US-led Contact Group increases scale and sophistication of military aid to Ukraine

The Group's meeting was held virtually earlier on Monday, with the Ukrainian Defense Minister, whom Austin described as "my good friend," in attendance.
Secretary of Defense Lloyd Austin, left, and Joint Chiefs Chairman Gen. Mark Milley, speak with reporters after a virtual meeting of the Ukraine Defense Contact Group, May 23, 2022 (Photo: Alex Brandon/AP)
Secretary of Defense Lloyd Austin, left, and Joint Chiefs Chairman Gen. Mark Milley, speak with reporters after a virtual meeting of the Ukraine Defense Contact Group, May 23, 2022 (Photo: Alex Brandon/AP)

WASHINGTON DC (Kurdistan 24) – US Secretary of Defense Lloyd Austin and Chairman of the Joint Chiefs of Staff Gen. Mark Milley gave a rare press conference on Monday to highlight the results of the second meeting of the Ukraine Contact Group.

The Contact Group was established in April to coordinate support for Ukraine against Russia's assault. The Group's meeting was held virtually earlier on Monday, with the Ukrainian Defense Minister, whom Austin described as "my good friend," in attendance.

The Group's next meeting will be held in person in Brussels on the sidelines of a NATO ministerial conference on June 15. 

Military Support for Ukraine

In detailing the results of Monday's meeting, Austin stated that Ukraine would receive new deliveries of anti-ship missiles, attack helicopters, tanks, and rocket systems. He also said that five more countries—Austria, Bosnia-Herzegovina, Columbia, Ireland, and Kosovo—had joined the Group, bringing its total membership to nearly 50 members. 

Austin stressed the key role that artillery has assumed in the current phase of the conflict as he stated, "We've seen serious exchanges of artillery fires over the last several weeks."

Such exchanges are possible because the US has upgraded its arms shipments to Ukraine. It has already sent the M777 howitzer, which The New York Times described as "the most lethal weapon the West has provided so far."

"Arming Ukraine with more powerful weapons is a politically sensitive issue," the Times report published on Monday explained. 

"The United States, France, Slovakia and other western nations have been rushing in artillery and support systems," it continued, "even as Russia accuses the West of fighting a proxy war in Ukraine, and threatens unspecified consequences if weapons shipments continue."

Increased US Forces in Europe

Gen.
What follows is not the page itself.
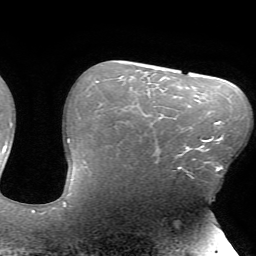
Breast MRI (dynamic contrast-enhanced), one axial slice; position 50 of 72 along the scan axis; cropped to one breast; dynamic contrast-enhanced series, time point 2 of 7 at this slice position (early post-contrast); 1.5 T; TE 4.2 ms, TR 8.5 ms; 256 × 256 image matrix. Female patient.
Outlined on this slice (semi-automatically segmented with operator editing):
- enhancing-tissue mask used for the functional tumour volume (all voxels passing the contrast-enhancement thresholds inside the analysis volume; usually the tumour): bounding box <158,139,216,174> (left, top, right, bottom; pixels)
Milley detailed the increase in the number of US troops and ships that have been deployed to Europe since Russia's Feb. 24 invasion of Ukraine.

US troops in EUCOM's (European Command) area of operations have risen by over 30,000 since then—from 78,000 to 102,000. US naval vessels in the Mediterranean and Baltic Seas have risen from six surface combatant ships to 24, with four submarines as well. 

The Blunder and the Stakes

Joe Lieberman, a Democrat, was his party's nominee for Vice-President in 1980 and served as a senator from Connecticut from 1989 to 2013. 

"NATO's greatest strategic failure of the past two decades was to play down Mr. Putin's malign intent," Lieberman and Mark Wallace, a former State Department official, wrote Wednesday in The Wall Street Journal.

Of course, it was not just NATO—it was pretty much the entire Western world that misread the meaning and significance of the collapse of the Soviet Union in August 1991.

That blunder was epitomized in Francis Fukuyama's flattering and self-serving account of the political handiwork of his generation, "The End of History." The book argued that the contemporary liberal order reflected political perfection, and from now on, everyone, everywhere, would aspire to copy America.

Fukuyama's book has proven no more correct than its predecessor a century before, Norman Angell's "The Great Illusion." First published in 1909—five years before the start of World War I—Angell's book argued that conflict had become so costly that there would be no more wars in Europe, or if one did break out, it would be very short.

Although their theses were extremely appealing, both were quite wrong. Angell and Fukuyama failed to take account of the irrational in human affairs. That is driven, above all, by ego, or vainglory, as the seventeenth-century British philosopher, Thomas Hobbes, argued.

The Biden administration, from the president on down, see extremely high stakes in the Ukraine conflict. At risk is the liberal international order established by the US following the defeat of Nazi Germany and imperial Japan in World War II. 

"Everyone here understands the stakes of this war, and they stretch far beyond Europe," Austin said on Monday. "Russia's aggression is an affront to the rules-based international order and a challenge to free people everywhere."